» **What the task asks**
Only an exact repetition of the entries counts as an answer.

· · · · · · ·

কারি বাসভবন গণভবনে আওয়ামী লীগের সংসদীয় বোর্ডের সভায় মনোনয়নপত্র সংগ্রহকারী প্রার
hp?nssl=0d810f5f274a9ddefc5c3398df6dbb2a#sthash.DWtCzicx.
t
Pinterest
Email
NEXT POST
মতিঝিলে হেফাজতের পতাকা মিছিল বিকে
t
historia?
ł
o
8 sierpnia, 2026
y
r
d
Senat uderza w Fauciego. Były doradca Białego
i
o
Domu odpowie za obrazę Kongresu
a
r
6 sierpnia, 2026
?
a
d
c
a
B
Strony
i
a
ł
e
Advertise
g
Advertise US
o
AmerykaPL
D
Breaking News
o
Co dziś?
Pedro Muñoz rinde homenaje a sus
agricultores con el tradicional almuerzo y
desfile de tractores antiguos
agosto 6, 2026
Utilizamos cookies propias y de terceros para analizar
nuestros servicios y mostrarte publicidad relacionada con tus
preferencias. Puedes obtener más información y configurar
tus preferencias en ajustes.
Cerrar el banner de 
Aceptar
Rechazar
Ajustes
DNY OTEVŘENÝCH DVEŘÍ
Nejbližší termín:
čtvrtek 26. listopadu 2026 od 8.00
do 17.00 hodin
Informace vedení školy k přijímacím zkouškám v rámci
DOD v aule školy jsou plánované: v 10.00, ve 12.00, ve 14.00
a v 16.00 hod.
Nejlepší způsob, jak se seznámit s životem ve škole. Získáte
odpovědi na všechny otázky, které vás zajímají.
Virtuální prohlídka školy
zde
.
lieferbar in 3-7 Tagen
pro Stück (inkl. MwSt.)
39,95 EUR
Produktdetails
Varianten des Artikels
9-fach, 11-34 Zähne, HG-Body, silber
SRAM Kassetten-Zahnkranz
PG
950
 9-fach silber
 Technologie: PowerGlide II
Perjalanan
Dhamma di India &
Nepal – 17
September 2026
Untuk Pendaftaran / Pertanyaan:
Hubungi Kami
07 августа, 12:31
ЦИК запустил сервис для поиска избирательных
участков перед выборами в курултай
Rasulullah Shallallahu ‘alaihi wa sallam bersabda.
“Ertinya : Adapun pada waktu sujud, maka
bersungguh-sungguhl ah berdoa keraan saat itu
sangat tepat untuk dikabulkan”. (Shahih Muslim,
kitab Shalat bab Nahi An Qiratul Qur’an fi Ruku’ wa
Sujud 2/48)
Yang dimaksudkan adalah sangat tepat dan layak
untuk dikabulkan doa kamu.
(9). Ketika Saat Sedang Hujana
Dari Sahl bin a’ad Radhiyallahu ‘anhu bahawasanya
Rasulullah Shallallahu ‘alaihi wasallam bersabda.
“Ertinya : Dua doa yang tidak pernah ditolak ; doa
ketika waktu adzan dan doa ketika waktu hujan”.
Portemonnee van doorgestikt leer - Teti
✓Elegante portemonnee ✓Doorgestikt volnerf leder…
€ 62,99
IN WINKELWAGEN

· · · · · · ·

» **Response to the exercise**
কারি বাসভবন গণভবনে আওয়ামী লীগের সংসদীয় বোর্ডের সভায় মনোনয়নপত্র সংগ্রহকারী প্রার
hp?nssl=0d810f5f274a9ddefc5c3398df6dbb2a#sthash.DWtCzicx.
t
Pinterest
Email
NEXT POST
মতিঝিলে হেফাজতের পতাকা মিছিল বিকে
t
historia?
ł
o
8 sierpnia, 2026
y
r
d
Senat uderza w Fauciego. Były doradca Białego
i
o
Domu odpowie za obrazę Kongresu
a
r
6 sierpnia, 2026
?
a
d
c
a
B
Strony
i
a
ł
e
Advertise
g
Advertise US
o
AmerykaPL
D
Breaking News
o
Co dziś?
Pedro Muñoz rinde homenaje a sus
agricultores con el tradicional almuerzo y
desfile de tractores antiguos
agosto 6, 2026
Utilizamos cookies propias y de terceros para analizar
nuestros servicios y mostrarte publicidad relacionada con tus
preferencias. Puedes obtener más información y configurar
tus preferencias en ajustes.
Cerrar el banner de 
Aceptar
Rechazar
Ajustes
DNY OTEVŘENÝCH DVEŘÍ
Nejbližší termín:
čtvrtek 26. listopadu 2026 od 8.00
do 17.00 hodin
Informace vedení školy k přijímacím zkouškám v rámci
DOD v aule školy jsou plánované: v 10.00, ve 12.00, ve 14.00
a v 16.00 hod.
Nejlepší způsob, jak se seznámit s životem ve škole. Získáte
odpovědi na všechny otázky, které vás zajímají.
Virtuální prohlídka školy
zde
.
lieferbar in 3-7 Tagen
pro Stück (inkl. MwSt.)
39,95 EUR
Produktdetails
Varianten des Artikels
9-fach, 11-34 Zähne, HG-Body, silber
SRAM Kassetten-Zahnkranz
PG
950
 9-fach silber
 Technologie: PowerGlide II
Perjalanan
Dhamma di India &
Nepal – 17
September 2026
Untuk Pendaftaran / Pertanyaan:
Hubungi Kami
07 августа, 12:31
ЦИК запустил сервис для поиска избирательных
участков перед выборами в курултай
Rasulullah Shallallahu ‘alaihi wa sallam bersabda.
“Ertinya : Adapun pada waktu sujud, maka
bersungguh-sungguhl ah berdoa keraan saat itu
sangat tepat untuk dikabulkan”. (Shahih Muslim,
kitab Shalat bab Nahi An Qiratul Qur’an fi Ruku’ wa
Sujud 2/48)
Yang dimaksudkan adalah sangat tepat dan layak
untuk dikabulkan doa kamu.
(9). Ketika Saat Sedang Hujana
Dari Sahl bin a’ad Radhiyallahu ‘anhu bahawasanya
Rasulullah Shallallahu ‘alaihi wasallam bersabda.
“Ertinya : Dua doa yang tidak pernah ditolak ; doa
ketika waktu adzan dan doa ketika waktu hujan”.
Portemonnee van doorgestikt leer - Teti
✓Elegante portemonnee ✓Doorgestikt volnerf leder…
€ 62,99
IN WINKELWAGEN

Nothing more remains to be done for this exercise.